It would be really great to see a profile of this in action, or at least some minimal vllm bench results showing what kind of performance improvement we can expect.

Signed-off-by: Avishek Goswami <avishek.goswami@ibm.com>

maxdebayser

Thanks for taking on this issue, @GOavi101. I think perhaps it would better to take a step back to re-think this PR a bit.

There are a few unecessary changes in this PR. I would suggest the following:

Remove the AsyncPoolingSpyreScheduler class and the code that selects it in platform.py as async scheduling is not advantageous for pooling
Undo the mixin class structure. Currently the only purpose of this is for _is_async_scheduler() to run isinstance(self, AsyncScheduler) but the same can be achieved by returning vllm_config.scheduler_config.async_scheduling

In PR 19970 Woosuk added async scheduling based in this idea from the NanoFlow paper:

Asynchronous scheduling: Batch formation, including estimating memory 
usage, scheduling new requests, retiring finished requests, and adjusting the 
page table for PagedAttention [17], consumes a non-negligible amount of time 
on the CPU side [42]. In most serving frameworks [17,58], only after the GPU 
executes one iteration, the scheduler on the CPU is able to detect EOS tokens, 
remove the finished request from the batch, and refill the batch with new 
requests. However, GPU is under-utilized during this time. To avoid this waste, 
NanoFlow asynchronously schedules batch formation in parallel to the GPU 
executions. At any iteration i, NanoFlow forms the batch for the next iteration 
before the end of the current iteration. This means that NanoFlow cannot 
detect the EOS tokens generated at iteration i. After launching iteration i+1, 
NanoFlow forms the batch for cycle i+2, detects the EOS token from iteration i, 
and removes finished requests.  Fortunately, since the average decode length 
surpasses 100 for typical workloads (See Table 4), the overhead of one extra 
decode token is negligible (< 1%), given the benefit of hiding the batch 
formation overhead.

In this first PR, no model runner changes were needed. Later additions were made to overlap the model runner execution with other steps such as sampling and the WorkerBase sample_tokens method was added to separate sampling from the execution of the model.

I think that the main problem to solve is that in Spyre we can't run prefills in the same batch as the decode requests. If it weren't for this fact, probably the only required code change would be implementing the sample_tokens() method in the SpyreWorker.
Since we can currently interleave prefill chunk batches and decode batches, in principle there is no problem in doing so asynchronously.
But once prefill is done, we either must wait and add the request in the current decode batch or in the one after that.

maxdebayser · 2026-05-08T22:32:33Z

+        # not yet committed by ``update_from_output``. The committed prefill
+        # position for ``req`` is
+        # ``req.num_computed_tokens - self._inflight_prefill_tokens.get(rid, 0)``.

Data excerpts:
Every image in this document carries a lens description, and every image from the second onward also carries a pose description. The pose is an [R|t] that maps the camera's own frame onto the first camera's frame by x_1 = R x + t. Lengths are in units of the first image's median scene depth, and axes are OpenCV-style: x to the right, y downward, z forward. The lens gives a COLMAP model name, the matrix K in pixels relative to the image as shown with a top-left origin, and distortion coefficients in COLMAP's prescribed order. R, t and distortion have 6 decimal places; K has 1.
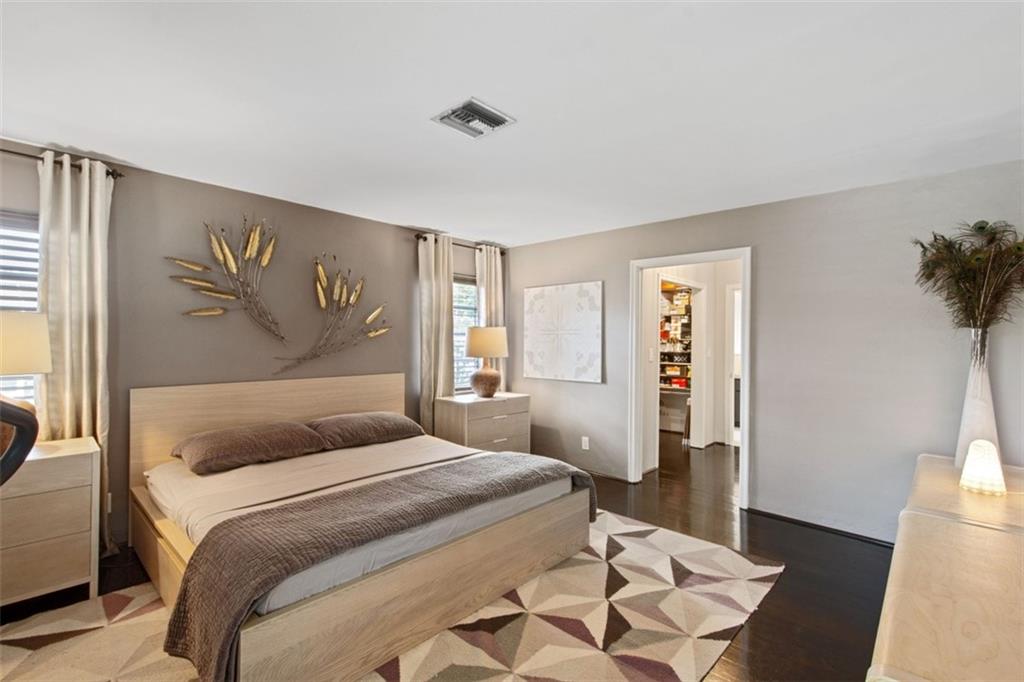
lens RADIAL K [[452.0, 0, 510.2], [0, 452.0, 342.8], [0, 0, 1]] dist [0.000503, -0.000244]
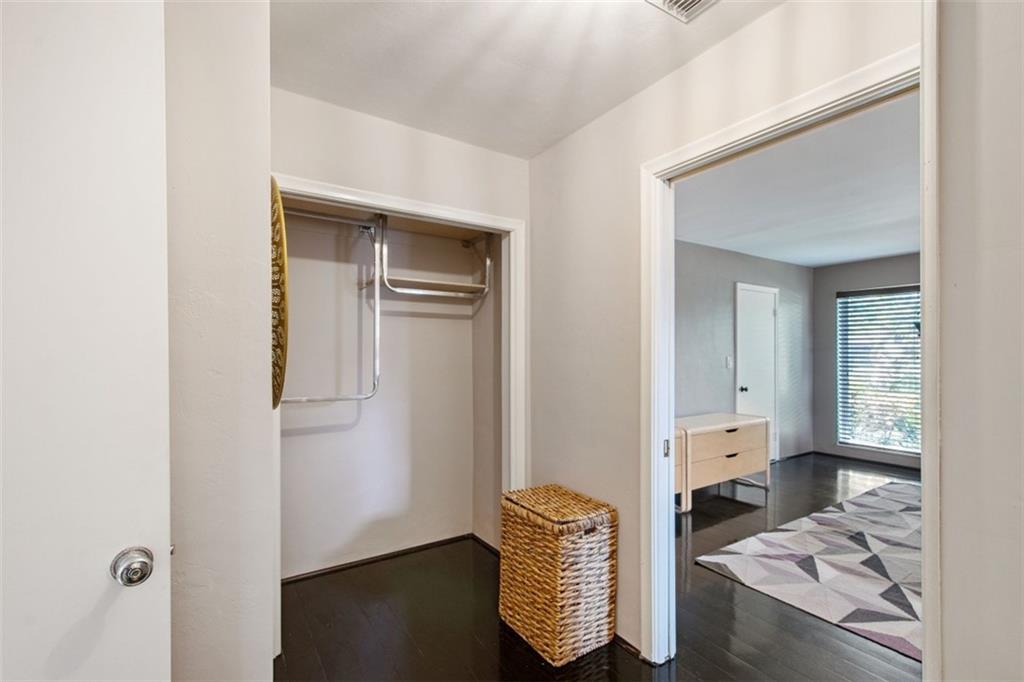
lens RADIAL K [[455.6, 0, 506.9], [0, 455.6, 354.8], [0, 0, 1]] dist [0.000900, 0.000293]
pose [[-0.969753, -0.009156, 0.243916, 0.844689], [-0.006414, 0.999907, 0.012032, 0.002107], [-0.244003, 0.010104, -0.969722, 2.313907]]
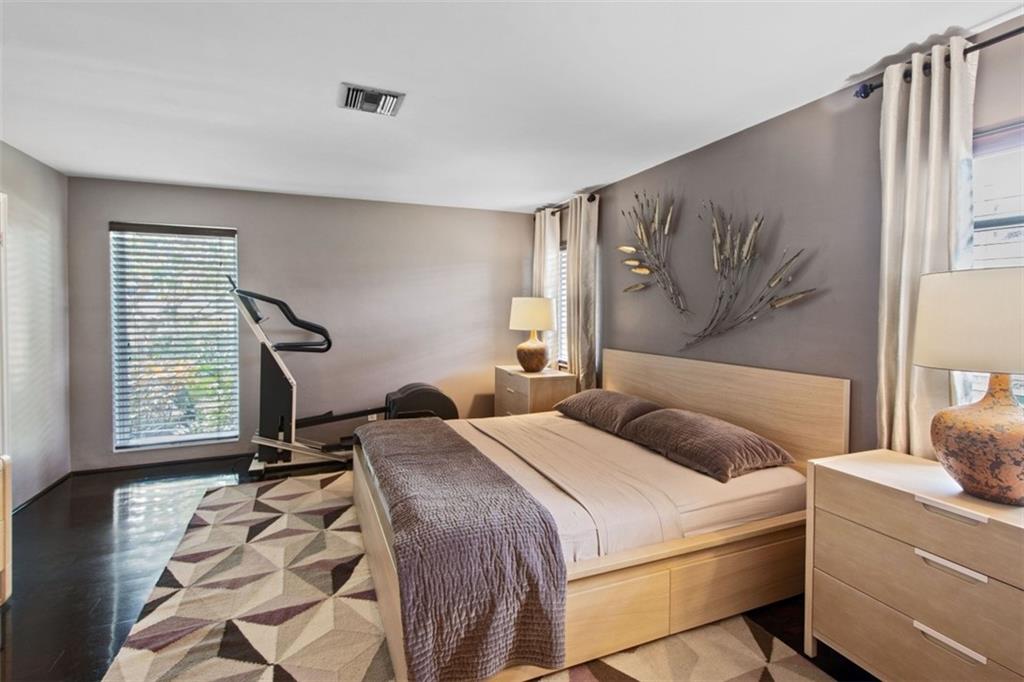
lens RADIAL K [[482.8, 0, 516.2], [0, 482.8, 315.0], [0, 0, 1]] dist [0.003869, 0.000681]
pose [[-0.400742, 0.003544, -0.916184, 0.726353], [-0.009199, 0.999927, 0.007892, -0.011789], [0.916145, 0.011590, -0.400680, 1.559212]]
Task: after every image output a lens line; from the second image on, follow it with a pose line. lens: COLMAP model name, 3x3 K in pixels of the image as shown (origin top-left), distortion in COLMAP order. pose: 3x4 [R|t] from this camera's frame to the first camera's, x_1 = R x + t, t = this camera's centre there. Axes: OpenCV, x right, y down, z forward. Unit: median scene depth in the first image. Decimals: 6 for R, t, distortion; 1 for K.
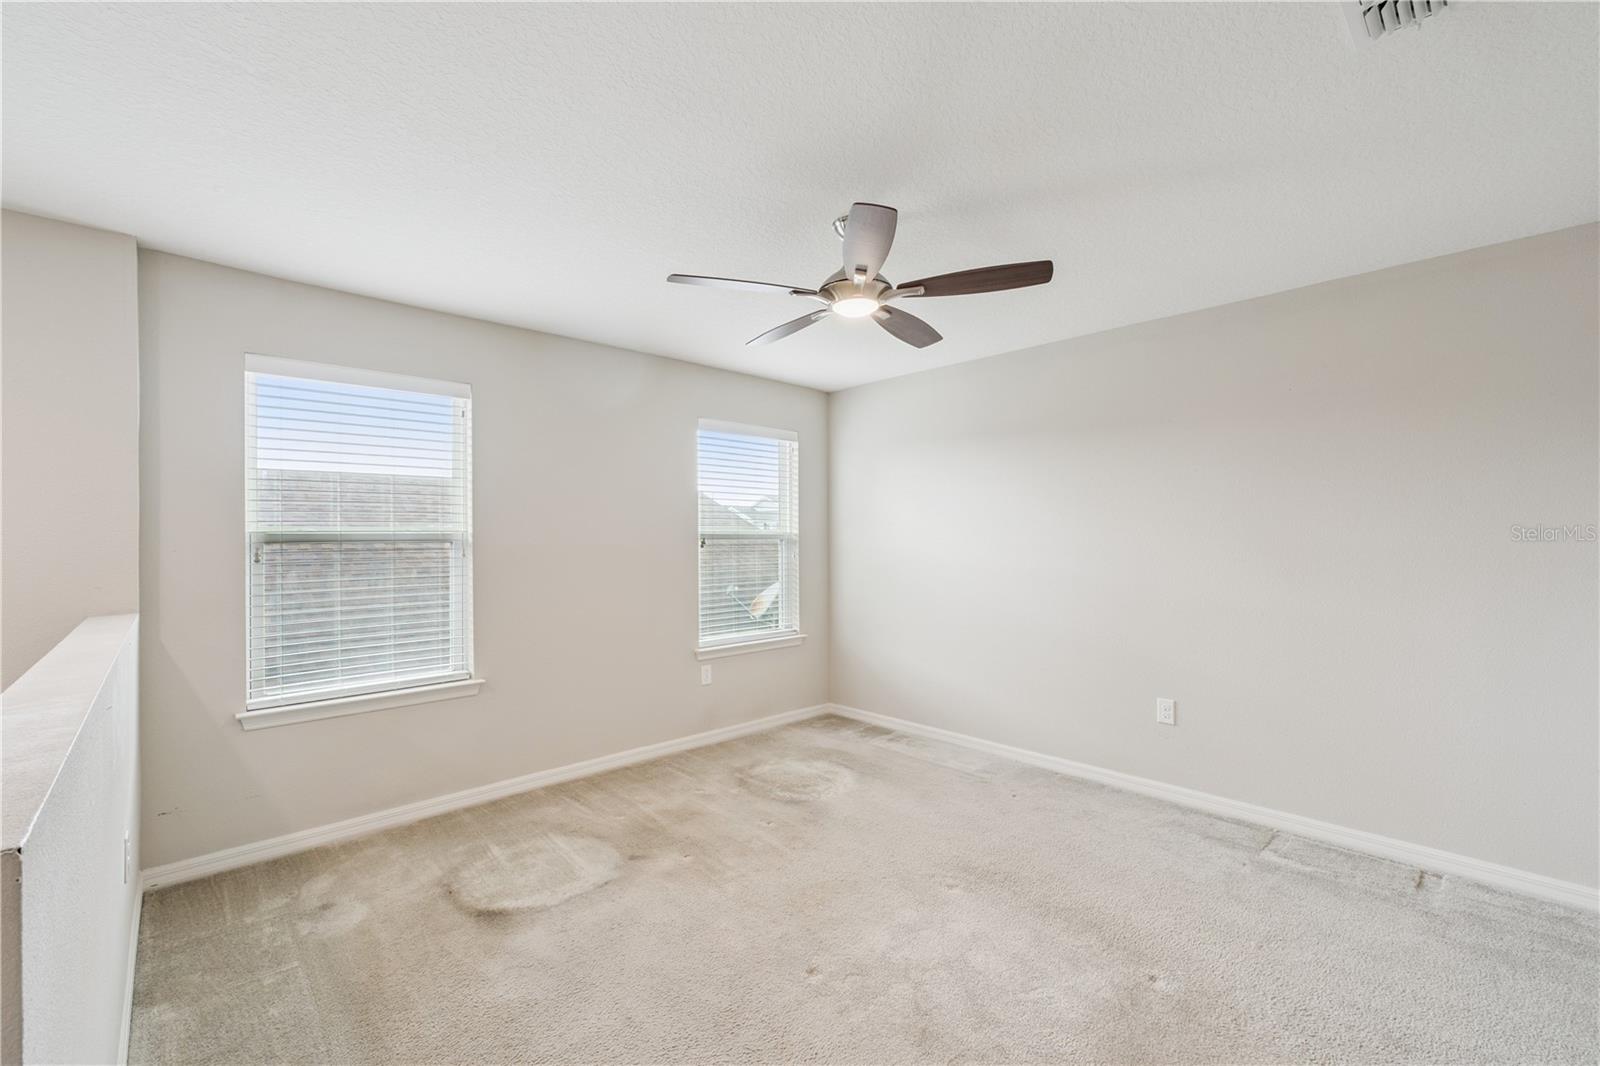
lens RADIAL K [[676.7, 0, 800.0], [0, 676.7, 533.0], [0, 0, 1]] dist [0.000158, 0.000029]
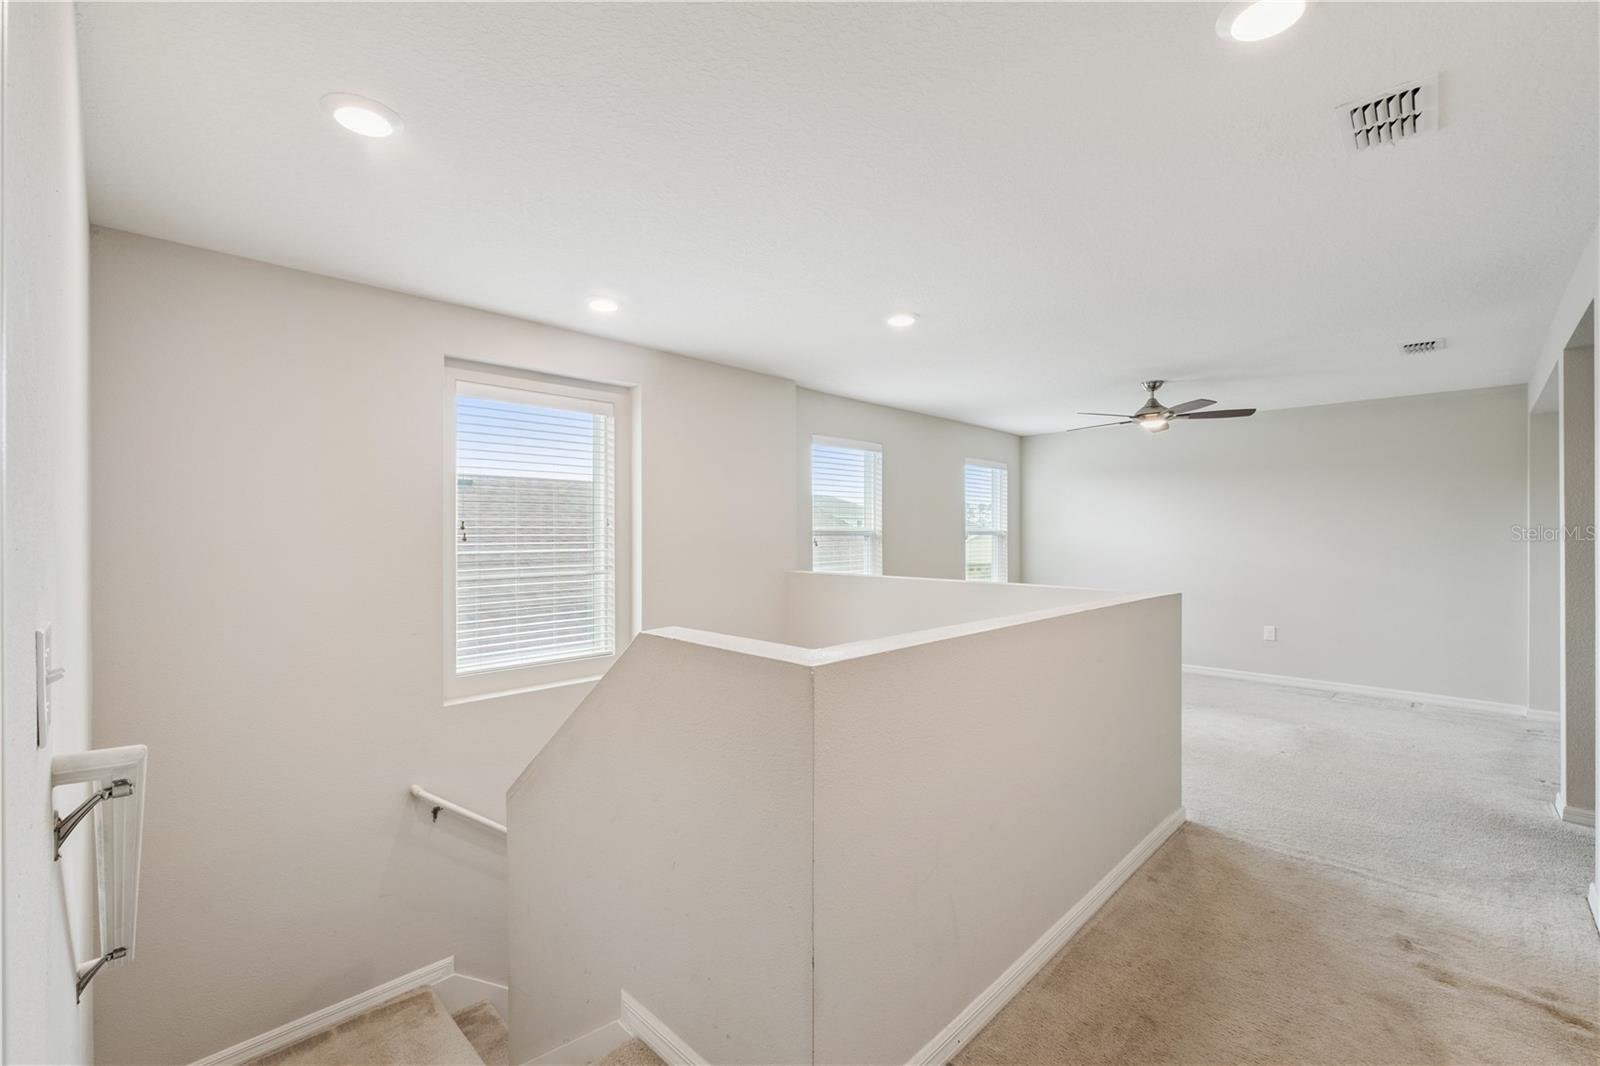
lens RADIAL K [[688.2, 0, 800.0], [0, 688.2, 533.0], [0, 0, 1]] dist [0.000013, 0.000017]
pose [[0.998982, 0.003205, 0.044988, -0.288882], [-0.003434, 0.999982, 0.005002, -0.000754], [-0.044971, -0.005151, 0.998975, -0.277881]]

Task instructions:
1. In one to three sentences, explain why the review thread suggests undoing the mixin class structure.
2. Pick out each line of the listing that contains the word "forward".
The review thread and the listing have nothing to do with each other.

Your written answers:
1. The mixin's only current purpose is to let _is_async_scheduler() run isinstance(self, AsyncScheduler). The same result can be had by returning vllm_config.scheduler_config.async_scheduling, so the mixin is unnecessary.

2.
Every image in this document carries a lens description, and every image from the second onward also carries a pose description. The pose is an [R|t] that maps the camera's own frame onto the first camera's frame by x_1 = R x + t. Lengths are in units of the first image's median scene depth, and axes are OpenCV-style: x to the right, y downward, z forward. The lens gives a COLMAP model name, the matrix K in pixels relative to the image as shown with a top-left origin, and distortion coefficients in COLMAP's prescribed order. R, t and distortion have 6 decimal places; K has 1.
Task: after every image output a lens line; from the second image on, follow it with a pose line. lens: COLMAP model name, 3x3 K in pixels of the image as shown (origin top-left), distortion in COLMAP order. pose: 3x4 [R|t] from this camera's frame to the first camera's, x_1 = R x + t, t = this camera's centre there. Axes: OpenCV, x right, y down, z forward. Unit: median scene depth in the first image. Decimals: 6 for R, t, distortion; 1 for K.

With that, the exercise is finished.